I control the tension with the 3mm allen - once set then I tighten and re-check.
Once set repeat the process for the other valve, except now you swap feelers.
Take your time - don't rush
Semper_Fi
05-26-2009, 02:55 PM
The goal is to be as close to each as possible.
If both have the same amount of drag then the Clutch Side Valve adjustment is complete and you can proceed to the Throttle Side Valve adjustment.
Semper_Fi
05-26-2009, 03:13 PM
Adjusting the THROTTLE SIDE Valves
Bump the bike in gear until you see the following alignment mark shown below.
It needs to be at the 3 o'clock position - if you missed it - bump the engine around until you get it - DO NOT BUMP BACKWARDS!
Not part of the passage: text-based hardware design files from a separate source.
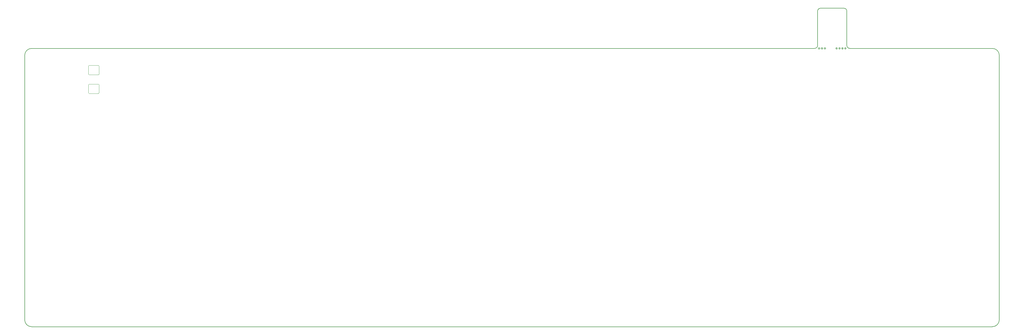
<source format=gbr>
%TF.GenerationSoftware,KiCad,Pcbnew,(5.99.0-12740-g895f4ca989)*%
%TF.CreationDate,2021-10-23T17:36:28+02:00*%
%TF.ProjectId,mamooth,6d616d6f-6f74-4682-9e6b-696361645f70,rev?*%
%TF.SameCoordinates,Original*%
%TF.FileFunction,Profile,NP*%
%FSLAX46Y46*%
G04 Gerber Fmt 4.6, Leading zero omitted, Abs format (unit mm)*
G04 Created by KiCad (PCBNEW (5.99.0-12740-g895f4ca989)) date 2021-10-23 17:36:28*
%MOMM*%
%LPD*%
G01*
G04 APERTURE LIST*
%TA.AperFunction,Profile*%
%ADD10C,0.200000*%
%TD*%
%TA.AperFunction,Profile*%
%ADD11C,0.050000*%
%TD*%
G04 APERTURE END LIST*
D10*
X277974920Y40D02*
G75*
G03*
X277974920Y40I-250000J0D01*
G01*
X330993750Y-95250000D02*
X2381250Y-95250000D01*
X271225000Y1000000D02*
X271225000Y12750000D01*
X273974920Y40D02*
G75*
G03*
X273974920Y40I-250000J0D01*
G01*
X333375000Y-2381250D02*
X333375000Y-92868750D01*
X278974920Y40D02*
G75*
G03*
X278974920Y40I-250000J0D01*
G01*
X281225000Y12750000D02*
X281225000Y1000000D01*
X280225000Y13750000D02*
G75*
G02*
X281225000Y12750000I0J-1000000D01*
G01*
X270225000Y0D02*
G75*
G03*
X271225000Y1000000I0J1000000D01*
G01*
X272974920Y40D02*
G75*
G03*
X272974920Y40I-250000J0D01*
G01*
X271225000Y12750000D02*
G75*
G02*
X272225000Y13750000I1000000J0D01*
G01*
X282225000Y0D02*
X330993750Y0D01*
X272225000Y13750000D02*
X280225000Y13750000D01*
X0Y-92868750D02*
G75*
G03*
X2381250Y-95250000I2381250J0D01*
G01*
X271974920Y40D02*
G75*
G03*
X271974920Y40I-250000J0D01*
G01*
X0Y-2381250D02*
G75*
G02*
X2381250Y0I2381250J0D01*
G01*
X0Y-92868750D02*
X0Y-2381250D01*
X333375000Y-2381250D02*
G75*
G03*
X330993750Y0I-2381250J0D01*
G01*
X279974920Y40D02*
G75*
G03*
X279974920Y40I-250000J0D01*
G01*
X330993750Y-95250000D02*
G75*
G03*
X333375000Y-92868750I0J2381250D01*
G01*
X2381250Y0D02*
X270225000Y0D01*
X280974920Y40D02*
G75*
G03*
X280974920Y40I-250000J0D01*
G01*
X282225000Y0D02*
G75*
G02*
X281225000Y1000000I0J1000000D01*
G01*
D11*
%TO.C,RGB2*%
X21825000Y-15225000D02*
X21825000Y-12425000D01*
X25425000Y-12425000D02*
X25425000Y-15225000D01*
X25225000Y-15425000D02*
X22025000Y-15425000D01*
X22025000Y-12225000D02*
X25225000Y-12225000D01*
X25225000Y-12225000D02*
G75*
G02*
X25425000Y-12425000I0J-200000D01*
G01*
X21825000Y-12425000D02*
G75*
G02*
X22025000Y-12225000I200000J0D01*
G01*
X22025000Y-15425000D02*
G75*
G02*
X21825000Y-15225000I0J200000D01*
G01*
X25425000Y-15225000D02*
G75*
G02*
X25225000Y-15425000I-200000J0D01*
G01*
%TO.C,RGB1*%
X21825000Y-8825000D02*
X21825000Y-6025000D01*
X25225000Y-9025000D02*
X22025000Y-9025000D01*
X25425000Y-6025000D02*
X25425000Y-8825000D01*
X22025000Y-5825000D02*
X25225000Y-5825000D01*
X25225000Y-5825000D02*
G75*
G02*
X25425000Y-6025000I0J-200000D01*
G01*
X25425000Y-8825000D02*
G75*
G02*
X25225000Y-9025000I-200000J0D01*
G01*
X21825000Y-6025000D02*
G75*
G02*
X22025000Y-5825000I200000J0D01*
G01*
X22025000Y-9025000D02*
G75*
G02*
X21825000Y-8825000I0J200000D01*
G01*
%TD*%
M02*

</source>
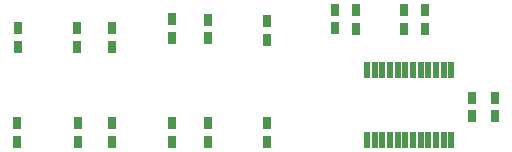
<source format=gbp>
G04*
G04 #@! TF.GenerationSoftware,Altium Limited,Altium Designer,23.10.1 (27)*
G04*
G04 Layer_Color=128*
%FSLAX25Y25*%
%MOIN*%
G70*
G04*
G04 #@! TF.SameCoordinates,D0F96BE9-EE4C-402D-8CE8-E6F0CD5897FE*
G04*
G04*
G04 #@! TF.FilePolarity,Positive*
G04*
G01*
G75*
%ADD21R,0.03000X0.04000*%
G04:AMPARAMS|DCode=41|XSize=17.72mil|YSize=55.12mil|CornerRadius=1.95mil|HoleSize=0mil|Usage=FLASHONLY|Rotation=0.000|XOffset=0mil|YOffset=0mil|HoleType=Round|Shape=RoundedRectangle|*
%AMROUNDEDRECTD41*
21,1,0.01772,0.05122,0,0,0.0*
21,1,0.01382,0.05512,0,0,0.0*
1,1,0.00390,0.00691,-0.02561*
1,1,0.00390,-0.00691,-0.02561*
1,1,0.00390,-0.00691,0.02561*
1,1,0.00390,0.00691,0.02561*
%
%ADD41ROUNDEDRECTD41*%
D21*
X130400Y80598D02*
D03*
Y74402D02*
D03*
X176100Y51198D02*
D03*
Y45100D02*
D03*
X183900Y45200D02*
D03*
Y51298D02*
D03*
X88100Y36603D02*
D03*
Y42800D02*
D03*
X108000Y76700D02*
D03*
Y70503D02*
D03*
X107800Y36603D02*
D03*
Y42800D02*
D03*
X88100Y77200D02*
D03*
Y71003D02*
D03*
X56300Y42800D02*
D03*
Y36603D02*
D03*
X76300Y77398D02*
D03*
Y71202D02*
D03*
X76200Y36603D02*
D03*
Y42800D02*
D03*
X56100Y68302D02*
D03*
Y74498D02*
D03*
X153600Y80498D02*
D03*
Y74302D02*
D03*
X24400Y42800D02*
D03*
Y36603D02*
D03*
X44400Y68302D02*
D03*
Y74498D02*
D03*
X44800Y42800D02*
D03*
Y36603D02*
D03*
X24700Y68302D02*
D03*
Y74498D02*
D03*
X160400Y80497D02*
D03*
Y74300D02*
D03*
X137400Y80497D02*
D03*
Y74300D02*
D03*
D41*
X169275Y37186D02*
D03*
X166716D02*
D03*
X164157D02*
D03*
X161598D02*
D03*
X159039D02*
D03*
X156480D02*
D03*
X153920D02*
D03*
X151361D02*
D03*
X148802D02*
D03*
X146243D02*
D03*
X143684D02*
D03*
X141125D02*
D03*
X169275Y60414D02*
D03*
X166716D02*
D03*
X164157D02*
D03*
X161598D02*
D03*
X159039D02*
D03*
X156480D02*
D03*
X153920D02*
D03*
X151361D02*
D03*
X148802D02*
D03*
X146243D02*
D03*
X143684D02*
D03*
X141125D02*
D03*
M02*

</source>
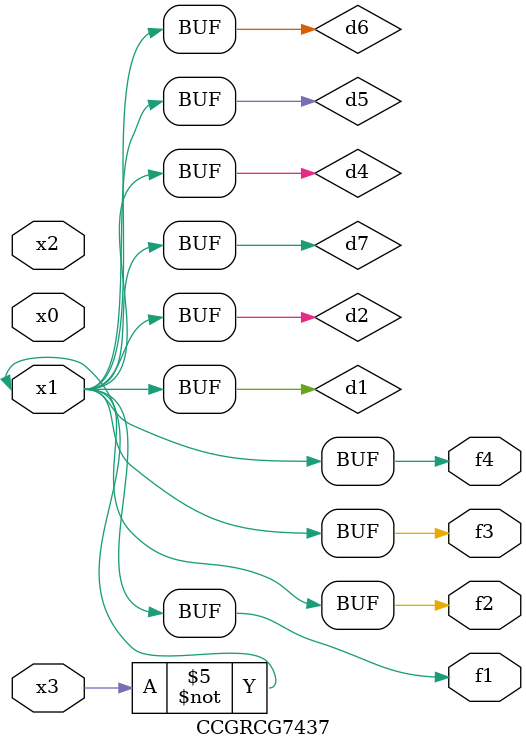
<source format=v>
module CCGRCG7437(
	input x0, x1, x2, x3,
	output f1, f2, f3, f4
);

	wire d1, d2, d3, d4, d5, d6, d7;

	not (d1, x3);
	buf (d2, x1);
	xnor (d3, d1, d2);
	nor (d4, d1);
	buf (d5, d1, d2);
	buf (d6, d4, d5);
	nand (d7, d4);
	assign f1 = d6;
	assign f2 = d7;
	assign f3 = d6;
	assign f4 = d6;
endmodule

</source>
Please note the alignment marks are only visible from the Throttle-side cylinder
Once set in the position below - proceed with the Throttle valve side adjustment as was done with the Clutch side.
Semper_Fi
05-26-2009, 03:16 PM
VALVE COVER REASSEMBLY NOTES
Once you have completed both cylinder valve adjustments it is time to put the bike back together.
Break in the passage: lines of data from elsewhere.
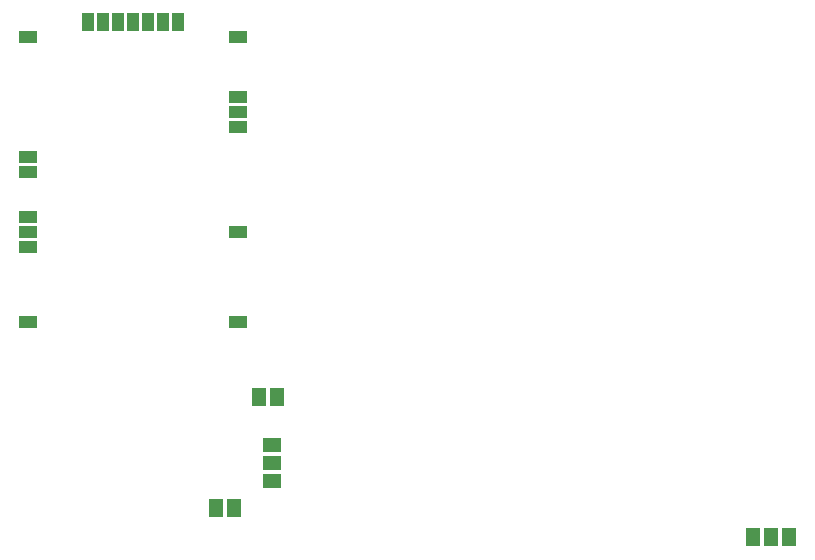
<source format=gbp>
G75*
%MOIN*%
%OFA0B0*%
%FSLAX25Y25*%
%IPPOS*%
%LPD*%
%AMOC8*
5,1,8,0,0,1.08239X$1,22.5*
%
%ADD10R,0.06300X0.04600*%
%ADD11R,0.04600X0.06300*%
%ADD12R,0.06000X0.04000*%
%ADD13R,0.04000X0.06000*%
D10*
X0098215Y0035820D03*
X0098215Y0041820D03*
X0098215Y0047820D03*
D11*
X0079698Y0026778D03*
X0085698Y0026778D03*
X0094131Y0063715D03*
X0100131Y0063715D03*
X0258531Y0017115D03*
X0264531Y0017115D03*
X0270531Y0017115D03*
D12*
X0087131Y0088715D03*
X0087131Y0118715D03*
X0087131Y0153715D03*
X0087131Y0158715D03*
X0087131Y0163715D03*
X0087131Y0183715D03*
X0017131Y0183715D03*
X0017131Y0143715D03*
X0017131Y0138715D03*
X0017131Y0123715D03*
X0017131Y0118715D03*
X0017131Y0113715D03*
X0017131Y0088715D03*
D13*
X0037131Y0188715D03*
X0042131Y0188715D03*
X0047131Y0188715D03*
X0052131Y0188715D03*
X0057131Y0188715D03*
X0062131Y0188715D03*
X0067131Y0188715D03*
M02*

</source>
There are two items to be aware when re-installing the valve covers.
1 - is the o-ring gasket for the spark plug
2 - be aware of the shouldered bolts for attaching the valve cover to the head.
First the oring
Make sure it is clean and prepare to install on the inside of the valve cover.
Semper_Fi
05-29-2009, 04:20 PM
Mount o-ring onto the valve cover
Special note - the valve cover screws were not installed - they can not be removed.
Please note how they are shouldered - more details to follow
Semper_Fi
05-29-2009, 04:23 PM
Close up of the shouldered bolt for the valve cover.
The imporantance of this is that as you are tightening you will bottom out onto the head. once there do not continue to tighten.
Semper_Fi
05-29-2009, 04:26 PM
Prior to mounting the valve cover you need to reinstall the valve cover gasket.
A couple of things to be aware:
- it is very robust, take good care of it and it can be installed many times
- it is directional - it can not be put in incorrectly.
Semper_Fi
05-29-2009, 04:34 PM
Installing the cover
Note that the spark plug gasket can move during the installation process so it is very important that when you put on the cover it is not canted in any way.
Go straight in and then as a guide align the top two valve cover bolts.
Once the bolts are touching start them by hand - ensuring proper thread engagment - and tighten enough so that you can then start all the other cover bolts.
Semper_Fi
05-29-2009, 04:36 PM
Be aware that the valve cover bolts have washers with gaskets that move around all over the place.
Ensure you have proper alignment before final tightening - this will prevent oil leaks
Semper_Fi
05-29-2009, 04:38 PM
Example for properly secured bolt - repeat for all 4
Tighten diagonally opposite to 10Nm.
Note - I tighten them until the shouldered part of the bolt bottoms onto the head.
Semper_Fi
05-29-2009, 04:52 PM
Once the cover is on - install the spark plug.
Torque spec is 20Nm - I set them for hand-tight
Once the spark plug is in push on the spark plug coil - you will hear and feel an audible "pop" as it seats in.
Semper_Fi
05-29-2009, 04:54 PM
Pop on the spark plug coil cover
Semper_Fi
05-29-2009, 04:55 PM
Install any Cylinder Guard covers that you may have
Semper_Fi
05-29-2009, 05:10 PM
At this point the Throttle Side has been reassembled.
Repeat the same steps for the Clutch Side.
Once that is complete the Valve Adjustment is complete :dance
**************SPECIAL NOTE****************
The Throttle Body Service is usually done after a valve adjustment, at this stage, before putting the rest of the plastic back on the bike is a wonderful opportunity to do just that.